"How am I to not know who I think I might not be? Anyway?"
Even short essays need good organization--in fact, your essay's structure and organization is probably its most important part. Decide your major points in advance and list them in a logical order (according to age, magnitude, composition, whatever works...). If possible, use one paragraph for each of these points.
One technique that you may find useful: Before writing, decide on your illustrations--good illustrations will show your major points--then frame much of your text around them.
--The Main Body: Decide beforehand on your major points--then translate these into some clearly written general statements. Try to use one paragraph for each general statement. Then, use specific details, backed up by illustrations and references, to support the general statements.
--The Conclusion: The "conclusion" is the point of your paper. Just what is it that you want the reader to come away with? For example, in an essay on the Cascade Volcanoes, your main point (conclusion) might be that the volcanoes erupt frequently, or that they're hazardous--or that they're frequently hazardous!
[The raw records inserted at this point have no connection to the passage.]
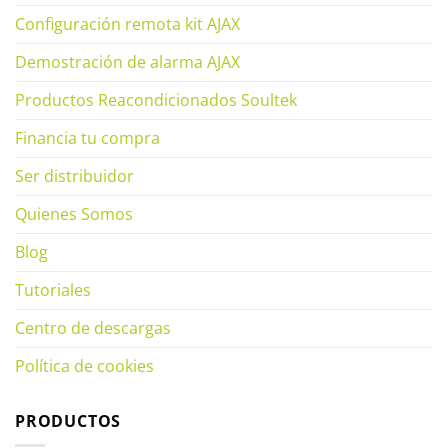
Configuración remota kit AJAX
Demostración de alarma AJAX
Productos Reacondicionados Soultek
Financia tu compra
Ser distribuidor
Quienes Somos
Blog
Tutoriales
Centro de descargas
Política de cookies
PRODUCTOS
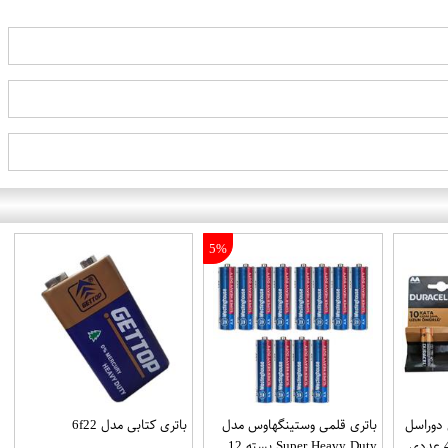
5%
 دوراسل
باتری قلمی وستینگهاوس مدل
باتری کتابی مدل 6f22
Super Heavy Duty بسته 12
Or that they show a whole range of eruptive styles.
Besides the basic grammatical stuff (make sure each sentence has a subject and a verb etc.) try to use a combination of medium length and short sentences. When sentences get too long, they become extremely hard to follow; if they're consistently very short, then the writing becomes very choppy.
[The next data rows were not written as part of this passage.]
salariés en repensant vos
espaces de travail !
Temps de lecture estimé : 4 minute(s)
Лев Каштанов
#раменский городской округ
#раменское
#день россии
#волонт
When you are reviewing your first draft, find your passive verbs. Then
try to rephrase the sentence so the verb is an active one.
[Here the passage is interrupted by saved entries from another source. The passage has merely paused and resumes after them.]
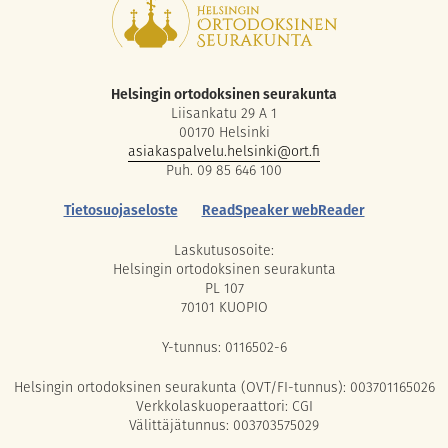
Helsingin ortodoksinen seurakunta
Liisankatu 29 A 1
00170 Helsinki
asiakaspalvelu.helsinki@ort.fi
Puh. 09 85 646 100
Tietosuojaseloste
ReadSpeaker webReader
Laskutusosoite:
Helsingin ortodoksinen seurakunta
PL 107
70101 KUOPIO
Y-tunnus: 0116502-6
Helsingin ortodoksinen seurakunta (OVT/FI-tunnus): 003701165026
Verkkolaskuoperaattori: CGI
Välittäjätunnus: 003703575029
For example: "Much seismicity in Oregon is driven by subduction of the Juan de Fuca plate beneath North America" --Passive
----> rephrase to: "Subduction of the Juan de Fuca plate beneath North America drives much of the seismicity in Oregon." --active
It is important to cite the references you use, within the text. Generally, when you present someone else's conclusions, you should cite them. If you are citing general knowledge (eg. Mt. St. Helens is a volcano), then don't use a citation.
Don't quote your written sources. They aren't your words. Don't use them--I won't read them.